My niche or my tribe became clear – leaders in education. I have successfully coached hundreds of them over the past fifteen years and gone well past the ten thousand hours mark!
During this time I was asked by a group of headteachers to develop work on resilience to keep people well and to retain them in the profession. This was and still is a fabulous project that enabled me to combine everything I knew about emotional intelligence, the teaching profession and behaviour change and to communicate it innovatively, and yes, you guessed, creatively. The confluence of these people and opportunities shaped and evolved my goal further so it became ‘to write for the people I serve’. This meant not just finding my voice in writing but – scarily - sharing it with others.
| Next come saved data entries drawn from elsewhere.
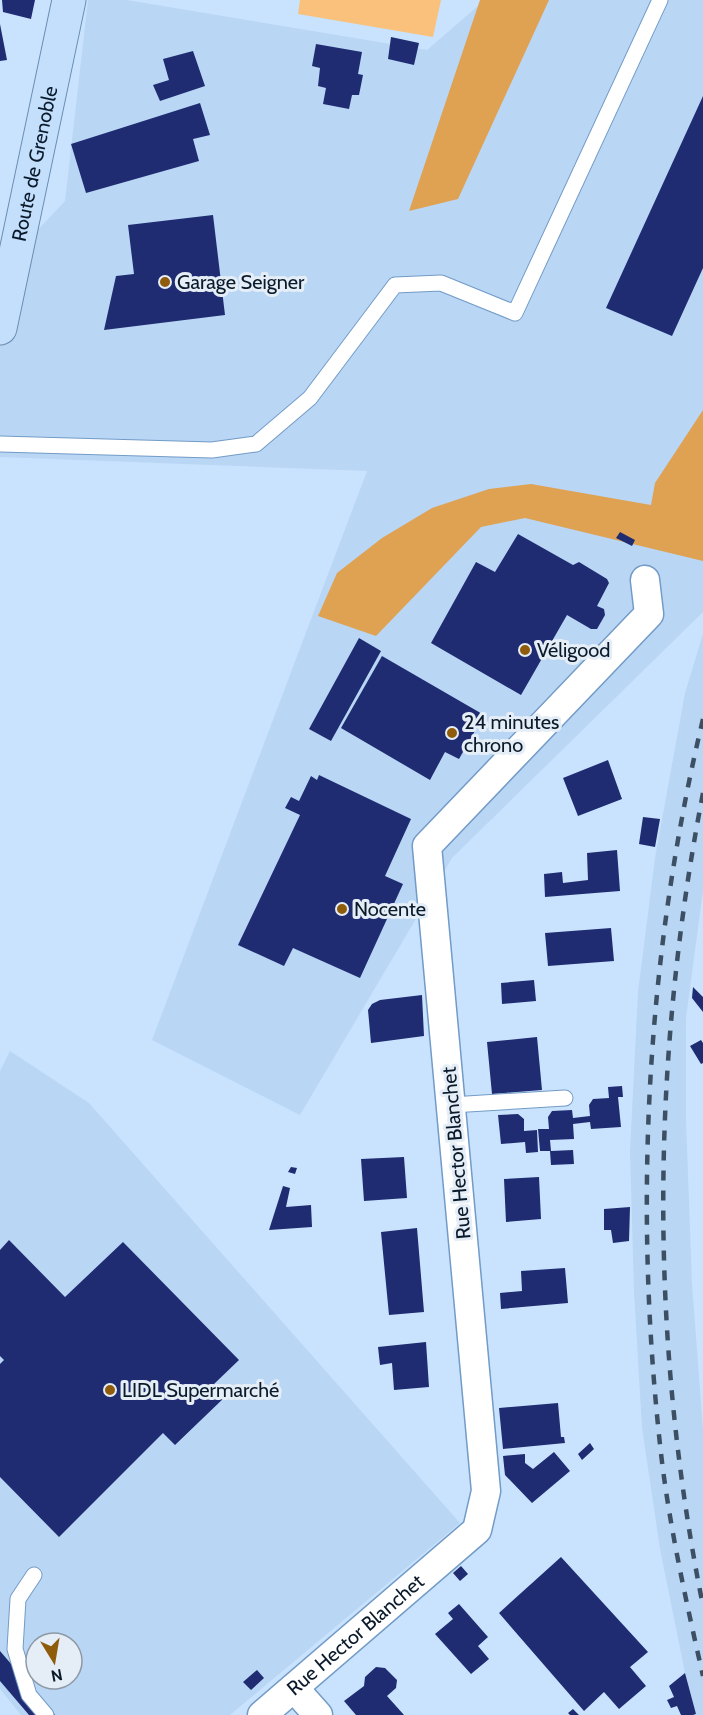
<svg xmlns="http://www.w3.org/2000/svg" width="703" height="1715" viewBox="0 0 703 1715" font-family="Cabin,sans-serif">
	<rect width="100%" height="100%" fill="#c9e3fe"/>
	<path fill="#bad6f5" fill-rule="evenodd" d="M88,0H127L427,50L485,0H703V612L452,858L300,1115L152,1040L367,471L0,457V270L65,201Z
		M703,634V890L686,1018V1119L692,1284L703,1430V1715H696L685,1673L660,1549L642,1428L634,1292L630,1151L638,992L655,858L685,693Z
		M10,1051L89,1103L460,1523L230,1715H21L0,1689V1071ZM36,1643H72V1679H36Z"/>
	<path fill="#fac17c" d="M300,0H441L433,37L298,14Z"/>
	<path fill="#dfa152" d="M480,0H549L458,199L409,211Z
		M703,410V561L525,518L481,527L376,636L318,616L337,573L382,538L432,508L489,489L531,484L651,505L655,483Z"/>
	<path fill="#1f2c72" d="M2,0H35L31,19L3,12Z
		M0,24L7,60L0,61Z
		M391,37L419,43L414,65L388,59Z
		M316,44L362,52L358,74L363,75L359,95H352L349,109L323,104L326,88L318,86L320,68L312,66Z
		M193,51L205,86L160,101L153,85L169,80L163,59Z
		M703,96V268L672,336L606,308Z
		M200,103L210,135L193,139L199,161L86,193L71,144Z
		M213,215L225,315L104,330L116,276L134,274L128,225Z
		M620,532L635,540L632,546L616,538Z
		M518,534L573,565L579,562L607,579L609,583L597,606L604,609L605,615L597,629H591L567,615L521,695L431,643L476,562L495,572Z
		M359,638L381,651L331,741L309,729Z
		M382,656L484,715L459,759L445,752L430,780L341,728Z
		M608,760L622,799L578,816L563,778Z
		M319,775L411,819L385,876L403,884L360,978L293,948L284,966L238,945L300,815L285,808L291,797L299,801L311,776L317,780Z
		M643,817L660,819L655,847L639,844Z
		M617,850L620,891L545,897L544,874L562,872L563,883L588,880L587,853Z
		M611,928L614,961L548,966L545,933Z
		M534,980L536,1001L502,1004L501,983Z
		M693,987L703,997V1012L692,998Z
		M422,995L424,1036L371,1043L368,1010L372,1004L380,1000Z
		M537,1037L542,1090L492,1094L487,1042Z
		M701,1040L703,1043V1063L701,1064L690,1046Z
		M622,1086L623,1097H618L621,1127L591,1129L590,1122L573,1124L574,1139L550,1140L551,1151L573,1150L574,1164L551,1165L550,1151H540L538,1129H549L548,1117L552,1111L572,1110L573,1118L590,1116L589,1105L593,1099L609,1098L608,1087Z
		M518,1114L524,1119V1131L537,1130L538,1152L526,1153L525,1142L501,1144L498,1115Z
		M404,1157L407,1198L364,1201L361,1159Z
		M291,1167L297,1168L295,1174L288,1172Z
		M539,1177L541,1219L506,1222L504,1179Z
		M283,1186L290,1188L286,1207L311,1205L312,1227L269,1230Z
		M630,1207L629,1241L613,1243L611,1230H604V1209Z
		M417,1228L424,1312L389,1315L381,1232Z
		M9,1240L65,1297L123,1242L239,1360L214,1384L226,1396L175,1445L163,1433L59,1537L0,1477V1364L4,1360L0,1356V1250Z
		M565,1268L568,1303L501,1309L500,1293L522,1291L521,1271Z
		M426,1342L429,1387L394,1390L392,1363L380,1365L378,1347Z
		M558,1403L561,1437H564L565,1443L503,1449L499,1408Z
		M590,1443L594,1449L582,1460L578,1454Z
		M554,1452L570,1471L532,1503L505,1475L503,1456L525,1454V1463L533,1469Z
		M561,1557L648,1652L630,1667L646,1686L619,1709L604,1692L584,1711L499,1613Z
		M461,1566L468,1574L460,1581L453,1573Z
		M459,1604L488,1637L478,1646L489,1659L471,1674L435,1634L453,1619L448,1613Z
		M0,1651L55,1715H29L0,1681Z
		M376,1667L385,1668L397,1680L396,1688L387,1696L404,1715H356L344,1701L364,1686L365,1677Z
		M257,1670L264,1678L251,1690L243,1682Z
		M685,1673L696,1714L693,1715H681L677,1706L671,1708L667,1700L674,1697L669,1686Z
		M573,1709L579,1715H570L568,1713Z"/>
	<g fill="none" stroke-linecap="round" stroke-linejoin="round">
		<g stroke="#729bc6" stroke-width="17">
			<path id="lane" d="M0,444L212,450L256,444L310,398L395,285L441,283L515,313L660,0
				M451,1105L565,1098
				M34,1575L18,1599L15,1649L29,1695L46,1715"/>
		</g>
		<g stroke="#729bc6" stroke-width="31">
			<g id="street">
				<path d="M294,1688L318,1715"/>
				<path id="s1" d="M262,1715L477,1530L486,1491L427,846L649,614L645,580"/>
			</g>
		</g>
		<g stroke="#698cb1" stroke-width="35">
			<g id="primary">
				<path id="s2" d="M0,328L69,0"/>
			</g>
		</g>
		<use href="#lane" stroke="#fff" stroke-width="15"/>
		<use href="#street" stroke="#fff" stroke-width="28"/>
		<use href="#primary" stroke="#c4dffc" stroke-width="33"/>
		<path stroke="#3d5063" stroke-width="4.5" stroke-dasharray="10 10" stroke-linecap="butt" d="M703,719C645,961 633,1215 662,1462C671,1534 687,1605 703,1676
			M703,793C651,1061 649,1338 703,1606"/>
	</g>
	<g fill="#8f5c0c" stroke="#e5eef7" stroke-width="2">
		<circle cx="165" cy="282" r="6"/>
		<circle cx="525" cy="650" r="6"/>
		<circle cx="452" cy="733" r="6"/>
		<circle cx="342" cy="909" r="6"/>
		<circle cx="110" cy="1390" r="6"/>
	</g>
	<g text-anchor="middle" stroke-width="6" stroke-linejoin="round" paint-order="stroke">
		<g font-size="20" fill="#0a1a2a" stroke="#e5eef7">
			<text dy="7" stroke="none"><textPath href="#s2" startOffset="168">Route de Grenoble</textPath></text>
			<text transform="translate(456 1153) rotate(-95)" y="7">Rue Hector Blanchet</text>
			<text dy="7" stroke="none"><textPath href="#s1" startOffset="123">Rue Hector Blanchet</textPath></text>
		</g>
		<g font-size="20" fill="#0a1a2a" stroke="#e5eef7" text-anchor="start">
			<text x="177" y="289">Garage Seigner</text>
			<text x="537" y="657">Véligood</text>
			<text x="464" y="729">24 minutes<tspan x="464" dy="23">chrono</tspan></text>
			<text x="354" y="916">Nocente</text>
			<text x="122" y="1397">LIDL Supermarché</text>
		</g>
	</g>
	<g transform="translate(54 1661) rotate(169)"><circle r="28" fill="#e5eef7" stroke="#8d99a5" stroke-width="1.5"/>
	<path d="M0-4.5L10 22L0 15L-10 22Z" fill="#8f5c0c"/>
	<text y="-9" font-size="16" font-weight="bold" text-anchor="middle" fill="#0a1a2a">N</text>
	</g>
</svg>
I made that happen and launched a membership site called Solutions just over a year ago.
Through writing posts for Solutions, and continuing to develop people in resilience, it became clear to me that self-compassion was pivotal to resilience, so more online courses - Self Compassion with Kristen Neff and Brené Brown; The Foundations of Self Compassion with Tim Desmond and the Self Acceptance Summit with Sounds True.
And just as I wondered back in 2012 what happened to stunt my growth as a creative, I’m now wondering what happens to us that makes self-compassion so difficult. Intuitively, I know the imperative for society to get this right, so this is me playing my part for something I wish I’d known sooner in life – the ultimate self empowerment – how to get yourself to feel better when you’re not feeling great.
In November I facilitated my first 2 day workshop on Self Compassion for leaders in education. As I start 2018 as a Psychologies Ambassador, my personal commitment is to bring together what I've learned from the courses, self-exploration, awareness and insights on self-compassion and actualise my work, creatively. It may be a book, it will be about creative self-compassion but it won’t be called that. My other criterion is that it’s accessible – easily understood and straightforward to put into practice. Not ‘new age’ or fluffy – on the contrary, tough and challenging in a gradual and kind way. I’m approaching this as my work of art.